EXERCISE TASK: List every line in the material below that contains the word "context".

DATA SHOWN:
• • • • • • •

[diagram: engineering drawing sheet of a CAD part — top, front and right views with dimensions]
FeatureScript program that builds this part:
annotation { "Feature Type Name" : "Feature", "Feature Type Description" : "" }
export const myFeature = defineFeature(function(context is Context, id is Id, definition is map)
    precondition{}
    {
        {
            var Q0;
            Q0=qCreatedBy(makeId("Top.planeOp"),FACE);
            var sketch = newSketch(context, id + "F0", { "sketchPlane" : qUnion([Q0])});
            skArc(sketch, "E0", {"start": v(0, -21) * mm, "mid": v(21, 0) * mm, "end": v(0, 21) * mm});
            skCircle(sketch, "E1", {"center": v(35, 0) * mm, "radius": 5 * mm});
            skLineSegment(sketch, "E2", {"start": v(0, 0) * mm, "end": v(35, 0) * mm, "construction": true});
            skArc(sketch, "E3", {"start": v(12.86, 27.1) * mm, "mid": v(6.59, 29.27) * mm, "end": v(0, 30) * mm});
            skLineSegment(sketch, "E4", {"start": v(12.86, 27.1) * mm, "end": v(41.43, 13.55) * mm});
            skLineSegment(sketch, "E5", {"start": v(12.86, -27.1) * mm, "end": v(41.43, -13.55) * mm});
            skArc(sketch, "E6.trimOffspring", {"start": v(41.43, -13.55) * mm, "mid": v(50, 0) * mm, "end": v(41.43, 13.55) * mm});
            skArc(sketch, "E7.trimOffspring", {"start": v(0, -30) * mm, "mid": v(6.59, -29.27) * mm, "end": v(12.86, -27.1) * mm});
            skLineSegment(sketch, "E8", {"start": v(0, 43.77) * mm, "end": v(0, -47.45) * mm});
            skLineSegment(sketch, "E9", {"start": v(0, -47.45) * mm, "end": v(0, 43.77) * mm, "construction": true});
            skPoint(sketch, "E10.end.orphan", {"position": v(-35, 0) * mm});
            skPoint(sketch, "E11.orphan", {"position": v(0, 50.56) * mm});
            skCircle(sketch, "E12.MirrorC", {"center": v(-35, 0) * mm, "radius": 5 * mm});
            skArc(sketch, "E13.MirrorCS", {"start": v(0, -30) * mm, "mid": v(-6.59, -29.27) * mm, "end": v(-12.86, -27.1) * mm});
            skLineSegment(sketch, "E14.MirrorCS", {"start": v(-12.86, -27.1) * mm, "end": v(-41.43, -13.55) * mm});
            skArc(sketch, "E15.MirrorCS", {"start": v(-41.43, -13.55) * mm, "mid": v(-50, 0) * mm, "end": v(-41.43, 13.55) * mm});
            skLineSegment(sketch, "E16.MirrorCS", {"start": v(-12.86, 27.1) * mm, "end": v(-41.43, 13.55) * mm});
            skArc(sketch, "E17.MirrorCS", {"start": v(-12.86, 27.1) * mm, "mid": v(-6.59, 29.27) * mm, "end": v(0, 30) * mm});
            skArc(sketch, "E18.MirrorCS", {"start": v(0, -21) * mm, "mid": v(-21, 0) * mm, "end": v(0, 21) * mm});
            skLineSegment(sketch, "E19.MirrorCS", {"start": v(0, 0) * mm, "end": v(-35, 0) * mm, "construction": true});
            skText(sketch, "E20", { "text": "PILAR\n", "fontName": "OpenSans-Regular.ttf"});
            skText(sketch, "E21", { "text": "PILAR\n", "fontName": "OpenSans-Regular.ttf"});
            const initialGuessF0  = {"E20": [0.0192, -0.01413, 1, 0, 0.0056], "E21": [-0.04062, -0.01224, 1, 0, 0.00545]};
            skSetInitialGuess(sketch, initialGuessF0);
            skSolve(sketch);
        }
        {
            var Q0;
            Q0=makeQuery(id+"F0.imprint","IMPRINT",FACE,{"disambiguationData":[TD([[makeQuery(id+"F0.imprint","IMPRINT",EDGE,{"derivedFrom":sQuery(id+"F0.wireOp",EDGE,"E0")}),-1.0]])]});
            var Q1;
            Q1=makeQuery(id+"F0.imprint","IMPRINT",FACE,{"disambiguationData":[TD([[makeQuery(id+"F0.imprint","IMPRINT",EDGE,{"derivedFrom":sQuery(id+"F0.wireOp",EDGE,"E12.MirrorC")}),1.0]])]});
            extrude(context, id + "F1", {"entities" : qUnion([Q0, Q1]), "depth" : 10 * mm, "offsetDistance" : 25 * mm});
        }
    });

• • • • • • •

RESULT OF THIS EXERCISE:
export const myFeature = defineFeature(function(context is Context, id is Id, definition is map)
            var sketch = newSketch(context, id + "F0", { "sketchPlane" : qUnion([Q0])});
            extrude(context, id + "F1", {"entities" : qUnion([Q0, Q1]), "depth" : 10 * mm, "offsetDistance" : 25 * mm});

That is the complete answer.